September 23 (Tue), 2025, 15:00-16:40, Track I
Chair: Shao-Yu Lien (National Yang Ming Chiao Tung University, Taiwan)
Subject: Autonomic Closed-Loop Service Management Conducted by Interworking Three AI Models Dedicated for Self-Monitoring, Self-Configuration and Self-Optimization
Summary: Constant monitoring and agile management of cloud-native network functions (CNFs) are the essential to prevent serious degradation of quality of services (QoS) in network service infrastructure. To monitor and agilely manage services against dynamically changing situations in complicated cloud-native (CN) network infrastructure, automation of closed-loop service management should be discussed. In this talk, we introduce a unified interface of interworking multiple functions including different AI models to establish autonomic closed-loop service management that adapts not only to the past failure events, but also to the future ones according to the failure prediction. We also demonstrate the prototype of automatic closed-loop service management for CN infrastructure that automatically constructs network services and maintains QoS of the existing services based on the interworking three AI models dedicated for self-monitoring, self-configuration, and self-optimization.
Takahiro Hirayama received a M.S. Degree and Ph.D. Degree from Osaka University in 2010, 2013, respectively. In April 2013, he joined National Institute of Information and Communications Technology (NICT) and is currently a senior researcher at Network Research Institute in NICT. His research interests are in software defined networking (SDN), network function virtualization (NFV) and ML-based network management. He is a member of IEEE and IEICE.
Takuya Miyasaka received his M.S. in Information Science and Technology from the University of Tokyo in 2011 and joined KDDI Corporation, spending seven years advancing the development of KDDI’s nation-wide backbone network. In 2018 he was seconded to KDDI Research, Inc., where he led research on communication infrastructure for connected vehicles and contributed to related standards work until 2021. He now heads R&D and standardization initiatives in network operations at KDDI Research, focusing on autonomous operation, intent-based networking, and AI-driven management frameworks. His professional interests span network architecture, large-scale automation, and the application of AI/ML to carrier-grade infrastructures. He is an active member of IEICE, TM Forum, and several IETF working groups, and currently serves as Chair of JANOG (Japan Network Operators’ Group).

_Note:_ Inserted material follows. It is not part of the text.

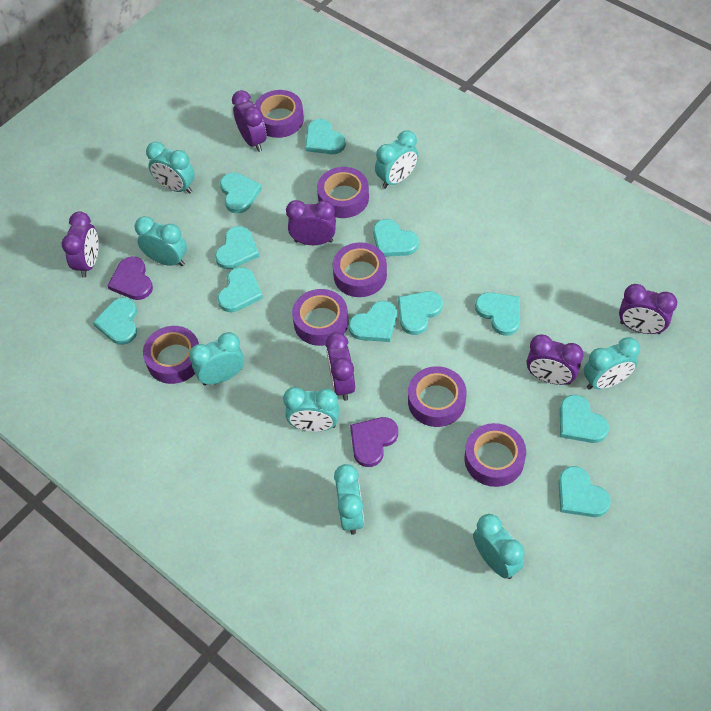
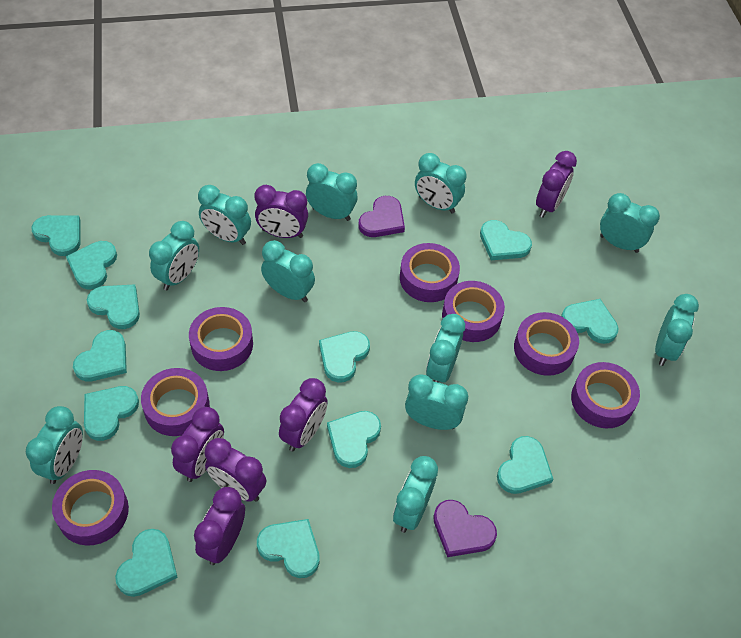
turquoise clock: [135,216,187,266] [146,142,195,194] [189,332,244,386] [283,387,339,432] [334,464,364,535] [375,131,419,189] [473,514,524,579] [584,337,640,390] = 8 -> [26,406,83,484] [149,221,199,290] [198,185,251,245] [261,240,315,302] [306,163,357,221] [393,456,438,533] [405,374,468,430] [415,153,466,214] [426,314,465,383] [600,193,660,253] [655,294,699,366] = 11
turquoise heart: [93,298,137,345] [215,226,260,269] [217,267,263,312] [220,173,262,214] [305,119,346,154] [349,301,397,342] [373,219,419,257] [398,291,443,335] [475,292,520,336] [558,466,611,517] [560,395,609,443] = 11 -> [31,215,81,256] [66,241,117,290] [73,330,127,382] [84,386,139,441] [87,284,140,329] [115,529,178,597] [257,519,320,578] [319,331,370,382] [327,411,381,468] [480,220,532,260] [497,436,554,494] [561,299,619,344] = 12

Takayuki Kuroda received his Ph.D. in Information Science from Tohoku University. He joined NEC Corporation in 2009, where he has been engaged in research of automation technologies for system construction and operation. In 2013, he served as a Visiting Researcher at Vanderbilt University in the United States. Currently, he holds dual positions as a Senior Professional in NEC's Common Themes SI Services Division and a Senior Principal Researcher at the Secure System Platform Research Laboratories. ICM Research Award of IEICE in 2023 and 2024.